May 24, 2014 12:11 GMT  ·  By

The only thing better than playing video games is watching the live-action videos inspired by them. At least the good ones. Okay, the actual games are still better, but some of the videos are also pretty nice.

Especially this Watch Dogs inspired one, featuring a lot of parkour action and some of the key elements in Ubisoft’s upcoming open-world action adventure video game, such as hacking stuff and… hacking more stuff that shouldn’t even be hackable.

The video cast two parkour runners, Robert Bennett and Chris Romrell, as Watch Dogs’ protagonist Aiden Pearce and some mobster dude that’s about to get it, following them during a stunt-filled chase around the streets of Chicago.

The video is coming from YouTube channel devinsupertramp, directed by Devin Graham, who is known for having also created some Assassin’s Creed parkour videos in the past. Also pretty good. Also making people wonder whether Watch Dogs isn’t just Assassin’s Creed with cellphones.

Ubisoft itself enlisted the young director, who confessed to being stoked to film in the same location where a spectacular scene from the Dark Knight movie by Christopher Nolan was shot.

And in case you’re wondering why the cop so blatantly ignored basic gun safety procedures and opened fire into a crowd of innocent bystanders in the beginning, then you haven’t been paying attention to the game.

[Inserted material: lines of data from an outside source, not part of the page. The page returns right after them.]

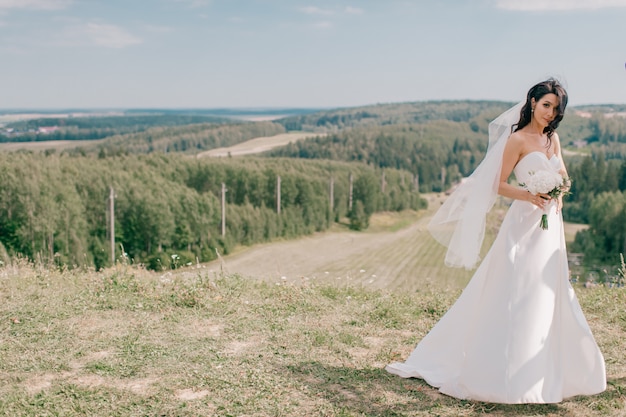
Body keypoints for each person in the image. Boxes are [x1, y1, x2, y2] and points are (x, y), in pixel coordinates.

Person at [386, 79, 606, 404]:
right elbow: (497, 184)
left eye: (556, 109)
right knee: (517, 289)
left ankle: (547, 372)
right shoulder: (516, 140)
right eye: (546, 105)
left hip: (550, 225)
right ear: (532, 102)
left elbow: (564, 175)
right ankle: (503, 373)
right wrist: (529, 194)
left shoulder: (552, 139)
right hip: (523, 222)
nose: (550, 113)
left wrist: (559, 195)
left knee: (548, 291)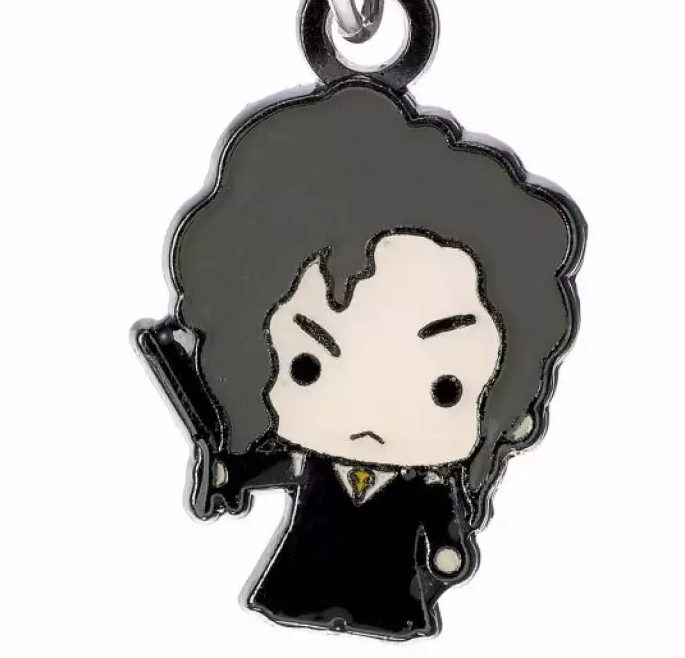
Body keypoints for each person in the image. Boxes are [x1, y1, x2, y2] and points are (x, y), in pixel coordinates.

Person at [135, 78, 584, 639]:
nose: (371, 417)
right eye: (308, 367)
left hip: (389, 596)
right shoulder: (307, 463)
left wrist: (447, 551)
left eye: (444, 386)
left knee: (385, 600)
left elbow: (446, 528)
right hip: (299, 585)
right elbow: (251, 470)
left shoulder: (426, 484)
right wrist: (226, 473)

Your goal in Watch Dogs is to take down “the man,” who in this iteration of every conspiracy nut, libertarian and free market advocate’s fantasy is a corrupt city operating system that just wouldn’t take care of those blasted criminals once and for all.

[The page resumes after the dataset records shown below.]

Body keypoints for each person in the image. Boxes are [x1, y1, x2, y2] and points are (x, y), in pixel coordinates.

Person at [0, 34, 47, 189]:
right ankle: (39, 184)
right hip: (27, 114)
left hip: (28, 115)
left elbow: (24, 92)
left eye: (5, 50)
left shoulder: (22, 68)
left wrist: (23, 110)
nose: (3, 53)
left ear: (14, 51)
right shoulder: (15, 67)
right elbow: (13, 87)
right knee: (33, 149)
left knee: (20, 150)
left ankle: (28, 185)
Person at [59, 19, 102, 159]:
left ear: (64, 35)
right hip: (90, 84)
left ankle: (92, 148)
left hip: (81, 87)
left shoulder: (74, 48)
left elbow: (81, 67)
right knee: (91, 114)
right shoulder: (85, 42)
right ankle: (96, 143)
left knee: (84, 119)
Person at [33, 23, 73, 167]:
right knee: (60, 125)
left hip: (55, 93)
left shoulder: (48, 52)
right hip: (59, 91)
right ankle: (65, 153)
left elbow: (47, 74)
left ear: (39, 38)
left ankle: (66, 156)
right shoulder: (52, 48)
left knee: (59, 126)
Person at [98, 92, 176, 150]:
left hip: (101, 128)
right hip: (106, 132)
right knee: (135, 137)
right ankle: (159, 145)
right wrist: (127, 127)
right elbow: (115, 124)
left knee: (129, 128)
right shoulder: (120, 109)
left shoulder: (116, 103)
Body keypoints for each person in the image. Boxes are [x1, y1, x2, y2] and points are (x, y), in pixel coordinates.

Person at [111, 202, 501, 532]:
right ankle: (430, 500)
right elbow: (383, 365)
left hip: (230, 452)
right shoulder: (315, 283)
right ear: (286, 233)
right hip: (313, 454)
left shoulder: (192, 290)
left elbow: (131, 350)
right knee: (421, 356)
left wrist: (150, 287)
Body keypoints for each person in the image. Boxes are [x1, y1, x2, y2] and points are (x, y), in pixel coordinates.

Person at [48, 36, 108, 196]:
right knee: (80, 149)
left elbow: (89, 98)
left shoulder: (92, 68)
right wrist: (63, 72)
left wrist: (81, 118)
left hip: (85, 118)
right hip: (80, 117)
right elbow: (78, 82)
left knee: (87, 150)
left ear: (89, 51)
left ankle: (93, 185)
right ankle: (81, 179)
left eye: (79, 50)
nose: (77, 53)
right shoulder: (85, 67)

Well, sort of. You play the role of a hacker thug, a new breed of computer savvy gang banger stemming from classic cyberpunk literature who seeks to bring his own type of justice to the people responsible for his niece’s death. Thing is, one of them is himself, as he was the target and his niece simply collateral.

As the morally-ambiguous vigilante that he is, he makes use of the city-wide surveillance system in order to track down criminals, but also to get away from law enforcement officers, through a series of clever hacking sessions interspersed with stealth, parkour and cover-based shooting sections.

Watch Dogs is coming to the PlayStation 4, Xbox One, PlayStation 3 and Xbox 360 on May 27. The game is also currently in the works for the Nintendo Wii U system, but the release date has not yet been announced.